Pero estaba claro que trataba de justificarse ante sí misma.

Traudl dobló las piernas, metiéndolas debajo del trasero. Sentada despreocupadamente en el sillón, parecía importarle tan poco como a mí que yo le viera la parte superior de las medias, el liguero y el inicio de sus suaves y blancos muslos.

– ¿Qué le vamos a hacer? -dijo, mordisqueándose una uña-. De vez en cuando todo el mundo en Viena tiene que comprar algo y acude al Parque Ressel.

Me explicó que ese era el principal centro del mercado negro de la ciudad.

– En Berlín es la Puerta de Brandeburgo -dije-. Y delante del Reichstag.

– ¡Qué curioso! -dijo soltando una risita maliciosa-. En Viena estallaría un escándalo si eso pasara a las puertas del Parlamento.

– Pero eso es porque tienen un Parlamento. Aquí los Aliados se limitan a supervisar. En Alemania gobiernan de verdad.

Mi visión de su ropa interior desapareció cuando ella se estiró el borde de la falda.

– No lo sabía. Pero no importa. Aquí seguiría habiendo un escándalo, con Parlamento o sin él. Los austríacos son muy hipócritas. Uno pensaría que tendrían que sentirse cómodos con esas cosas; aquí el mercado negro ha existido desde los tiempos de los Habsburgo. Entonces no se trataba de cigarrillos, claro, sino de favores, de influencias. Los contactos personales siguen pesando mucho.

– Hablando de eso, ¿cómo conoció a Becker?

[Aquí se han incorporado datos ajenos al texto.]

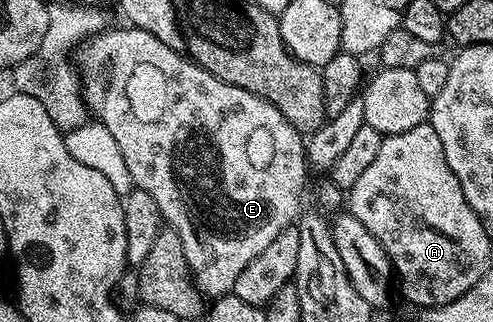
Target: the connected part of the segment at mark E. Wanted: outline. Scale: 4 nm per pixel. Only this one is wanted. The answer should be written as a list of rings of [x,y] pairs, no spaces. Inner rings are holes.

– Arregló unos papeles para una amiga mía, una enfermera del hospital. Y nosotras robamos algo de penicilina para él. Eso fue cuando aún era posible encontrarla. Fue poco después de morir mi madre. -Abrió más los brillantes ojos, como tratando de comprender algo-. Se tiró al paso del tranvía. -Forzando una sonrisa y soltando una especie de risa desconcertada, se las arregló para controlar sus sentimientos-. Mi madre era una austríaca muy vienesa, Bernie. Siempre nos estamos suicidando. Es nuestra manera de vivir. De cualquier modo, Emil fue muy amable y divertido. En realidad, me ayudó en mi dolor. ¿Sabe?, ella era mi única familia. Mi padre murió en un bombardeo y mi hermano en Yugoslavia, luchando contra los partisanos. Sin Emil, de verdad que no sé qué habría sido de mí. Si a él le pasara algo… -Los labios de Traudl se tensaron al imaginar el destino que, muy probablemente, aguardaba a su amante-. Harás todo lo que puedas por él, ¿verdad? Emil dijo que eras la única persona en la que podía confiar para descubrir algo que le diera alguna posibilidad.

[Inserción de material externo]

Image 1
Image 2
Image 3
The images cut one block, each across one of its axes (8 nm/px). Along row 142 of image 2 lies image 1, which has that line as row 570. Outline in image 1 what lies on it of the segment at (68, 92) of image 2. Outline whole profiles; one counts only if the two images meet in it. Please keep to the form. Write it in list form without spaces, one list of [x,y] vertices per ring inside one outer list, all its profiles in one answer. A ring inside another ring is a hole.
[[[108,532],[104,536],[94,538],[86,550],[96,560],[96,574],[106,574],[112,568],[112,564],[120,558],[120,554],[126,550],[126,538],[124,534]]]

– Haré todo lo que pueda por él, Traudl, te lo prometo. -Encendí dos cigarrillos y le di uno-. Quizá te interese saber que, normalmente, declararía culpable a mi propia madre si la encontrara de pie al lado de un cadáver con una pistola en la mano. Pero, si te sirve de algo, creo la historia de Becker, aunque solo sea porque, de tan mala que es, resulta verosímil. Por lo menos, hasta que él me la cuente. Puede que eso no te sorprenda mucho, pero tan seguro como que hay infierno que a mí sí que me impresiona. Eso sí, mírame las manos. No están bañadas en un aura de santidad. Y el sombrero que hay en el aparador… tampoco es para cazar ciervos. Así que si tengo que sacarlo de esa maldita celda, tu amigo tendrá que darme un ovillo de hilo. Mañana por la mañana, será mejor que tenga algo que decir en su favor o para este espectáculo no valdrá la pena gastar ni el precio del maquillaje.